Final answer:
The First Theorem of Probability, known as the Addition Rule, states that for two mutually exclusive events, the probability of either event occurring is the sum of their individual probabilities. This rule is represented mathematically as P(A OR B) = P(A) + P(B), where A and B cannot occur simultaneously. The correct option for the student's question is A.
Step-by-step explanation:
The First Theorem of Probability, often referred to as the Addition Rule or the "either/or" rule, tells us how to calculate the probability of one event or another occurring when dealing with two mutually exclusive events. If events A and B are mutually exclusive, meaning they cannot occur at the same time, the probability that either event A or event B occurs is the sum of their individual probabilities. This is expressed mathematically as P(A OR B) = P(A) + P(B).
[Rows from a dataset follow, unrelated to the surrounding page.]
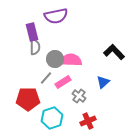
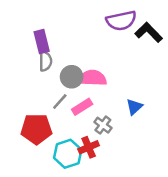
purple semicircle: (56, 16) -> (121, 21), moved
black L-shape: (114, 52) -> (149, 32), moved
red cross: (88, 121) -> (89, 147), moved

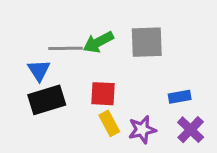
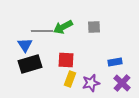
gray square: (147, 42) -> (94, 27), size x0.6
yellow rectangle: (109, 123) -> (70, 79), turned 49

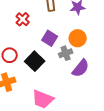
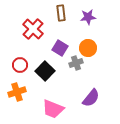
red cross: (23, 19) -> (33, 29), size x1.5
purple semicircle: (81, 68) -> (91, 98), moved

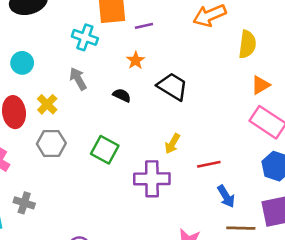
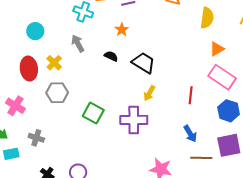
black trapezoid: (173, 86) -> (143, 63), moved
green square: (105, 150) -> (93, 113), moved
red line: (209, 164) -> (191, 95), moved, turned -72

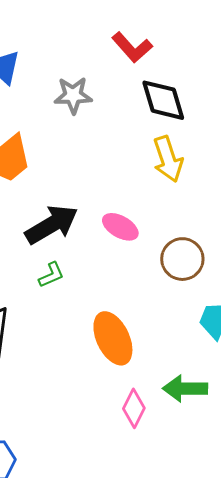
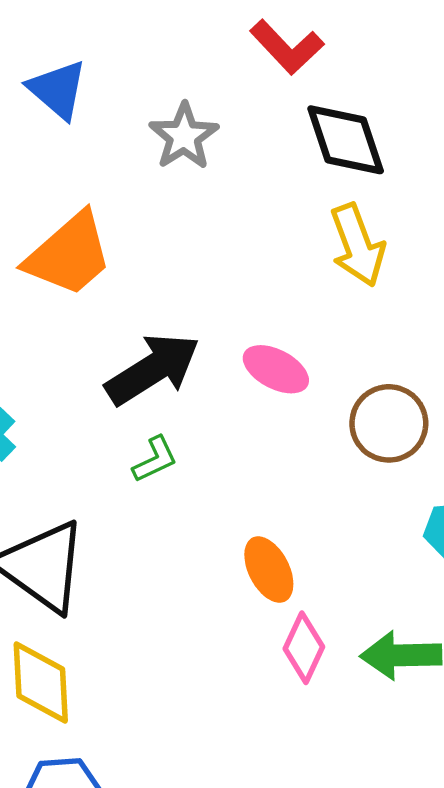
gray star: (73, 95) -> (184, 136), turned -30
orange ellipse: (113, 338) -> (269, 570), size x0.7
pink diamond: (134, 408) -> (304, 648), moved

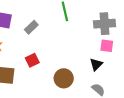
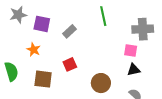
pink square: (107, 46) -> (131, 50), moved
black triangle: (96, 64) -> (134, 70), turned 32

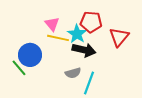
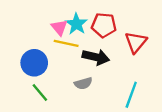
cyan star: (77, 34) -> (76, 24), moved
green line: (19, 68) -> (40, 92), moved
cyan line: (89, 83) -> (131, 95), moved

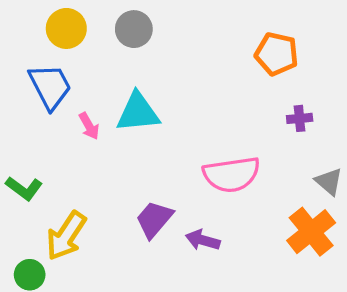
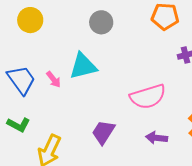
gray circle: (134, 29) -> (101, 22), moved
blue trapezoid: (50, 86) -> (21, 80), moved
purple arrow: (203, 240) -> (157, 138), moved

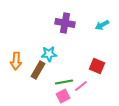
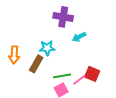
cyan arrow: (102, 25) -> (79, 37), moved
red square: (97, 66) -> (92, 74), moved

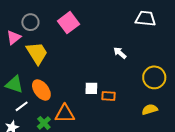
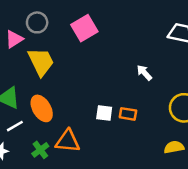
orange rectangle: (109, 96) -> (128, 114), moved

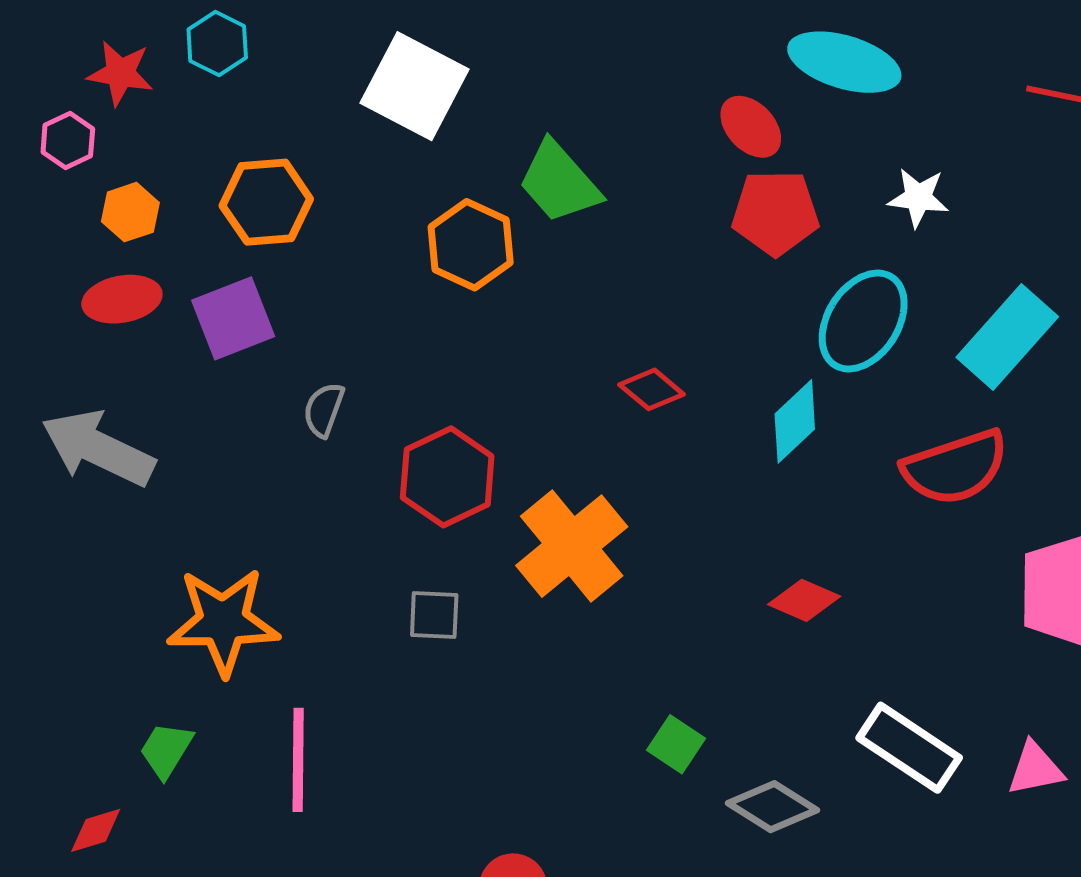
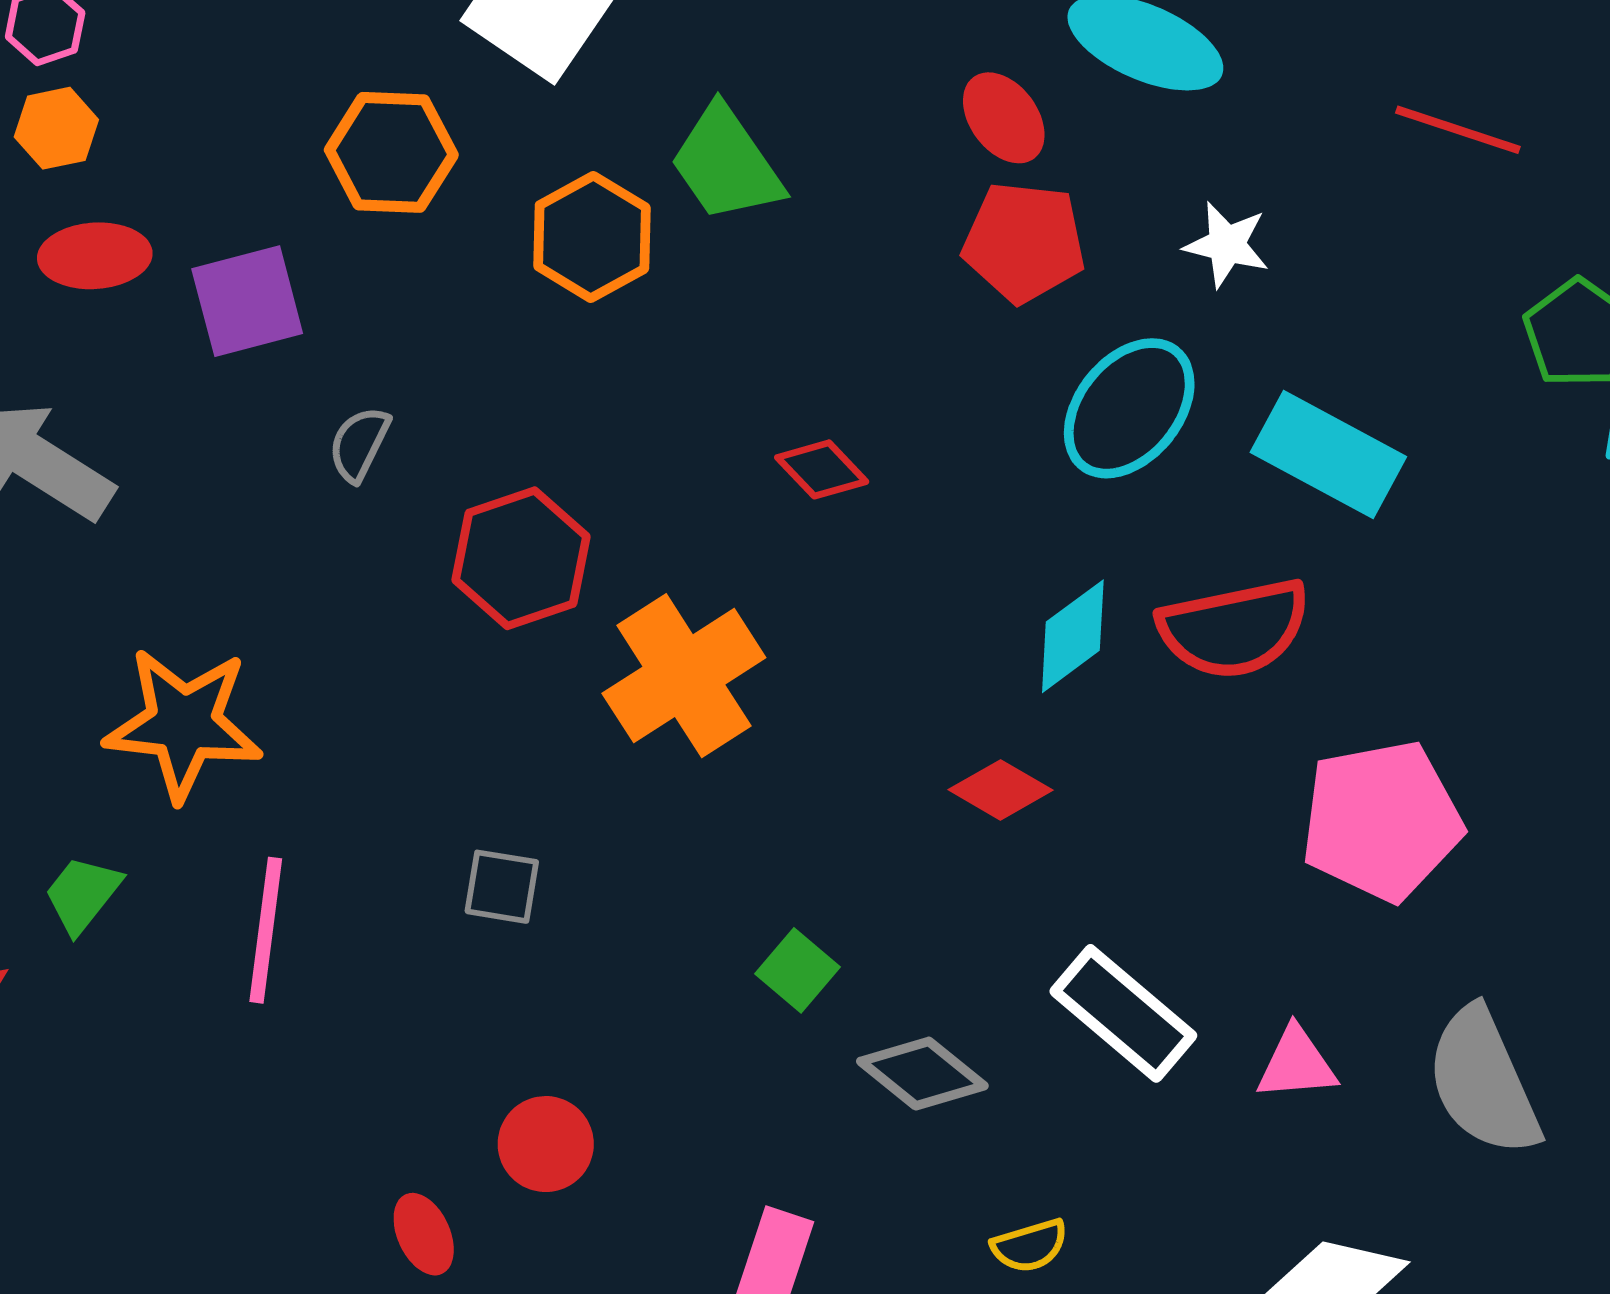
orange hexagon: (266, 202) -> (391, 152), moved
orange hexagon: (130, 212) -> (56, 128), moved
cyan rectangle: (1007, 337) -> (1328, 454), turned 70
cyan diamond: (795, 421) -> (1073, 636), moved
gray square: (434, 615) -> (502, 887), moved

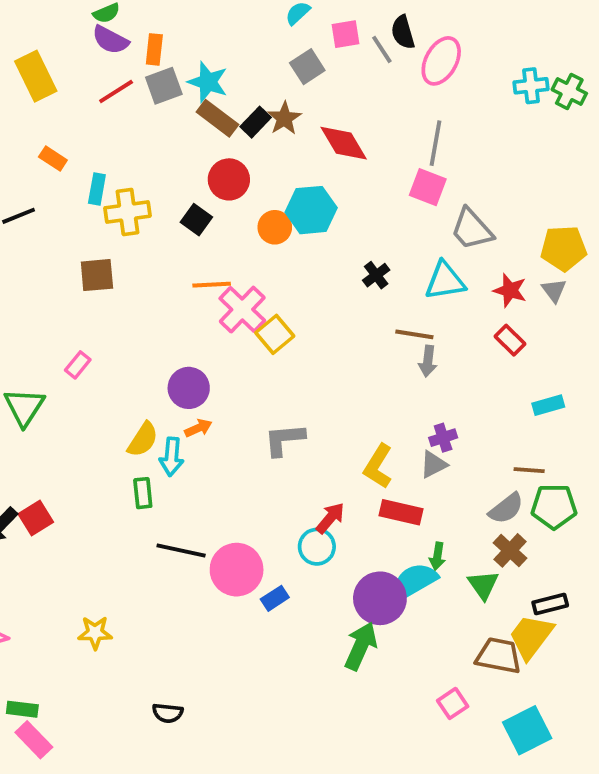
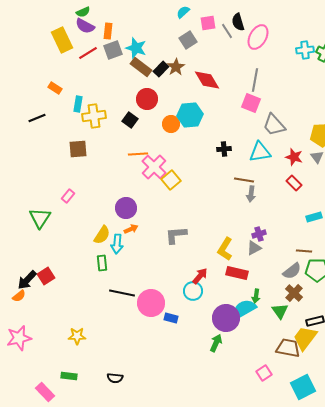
yellow rectangle: (36, 76) -> (62, 40), moved
black cross: (376, 275) -> (224, 149), turned 32
blue rectangle: (275, 598) -> (171, 318), turned 48
green arrow: (361, 646) -> (216, 343), size x0.7
green rectangle: (22, 709) -> (69, 376), moved

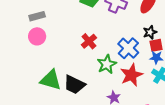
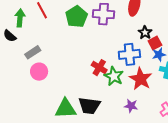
red cross: (89, 41) -> (99, 68), moved
blue cross: (128, 48) -> (129, 54), turned -30

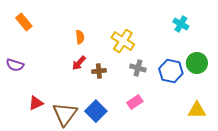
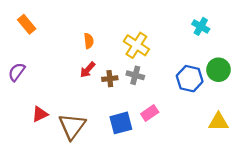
purple semicircle: (15, 65) -> (17, 72), turned 108
gray cross: (138, 68) -> (135, 75), moved
blue square: (96, 111) -> (121, 123), moved, turned 30

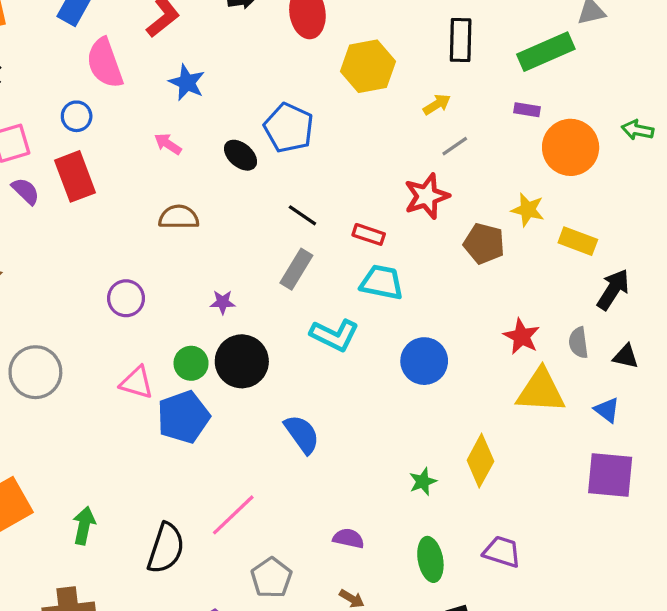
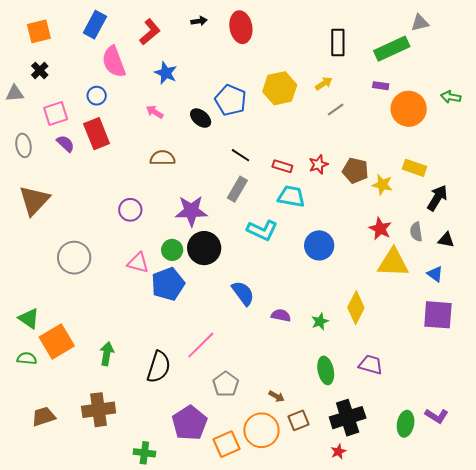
yellow hexagon: (368, 66) -> (280, 88), moved
red star: (427, 196) -> (318, 164), moved, size x0.7
yellow star: (528, 210) -> (382, 185), moved
purple star: (223, 302) -> (191, 211), size x2.0
purple semicircle: (348, 538) -> (281, 315), moved

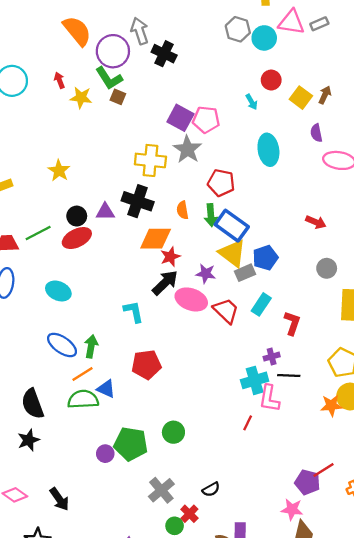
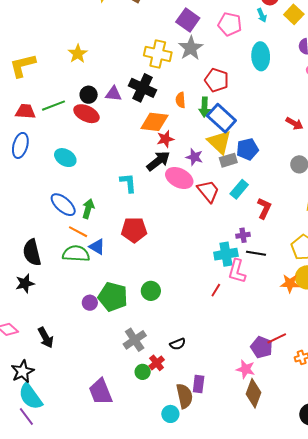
cyan arrow: (252, 102) -> (262, 15), moved
pink pentagon: (206, 120) -> (230, 24), moved
red ellipse: (77, 238) -> (86, 114), turned 45
orange line: (83, 374) -> (78, 232), turned 54

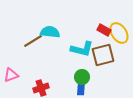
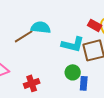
blue rectangle: (81, 88) -> (84, 83), moved

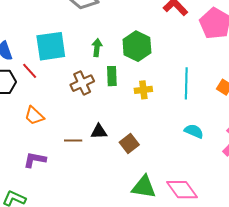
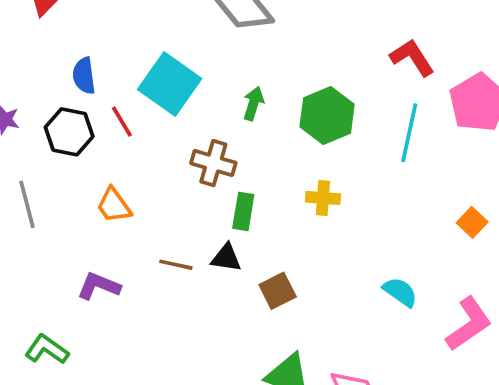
cyan square: (51, 46) -> (170, 84), turned 32
green rectangle: (112, 76) -> (243, 211), moved
brown cross: (82, 83) -> (213, 163), turned 30
cyan line: (186, 83) -> (409, 133), moved

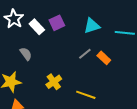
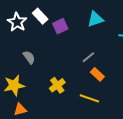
cyan triangle: (92, 26) -> (95, 19), moved
white rectangle: (37, 27) -> (40, 16), moved
orange rectangle: (104, 58) -> (97, 74), moved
For example, when you are flipping a penny and a quarter and want to find the probability of one coin landing on heads and one on tails, you apply the sum rule. The outcome can be achieved with either the penny showing heads and the quarter showing tails, or vice versa. Applying the sum rule, along with the multiplication rule for the individual probabilities, you get [(1/2) × (1/2)] + [(1/2) × (1/2)] = 1/2. Here, the individual coin flips are independent events, but the overall consideration of one head and one tail is a scenario involving mutually exclusive outcomes because you are looking at either/or situations.
Given the options in the question, the correct answer is: A) It tells us that if two events are mutually exclusive, the probability of either one occurring is the sum of their individual probabilities.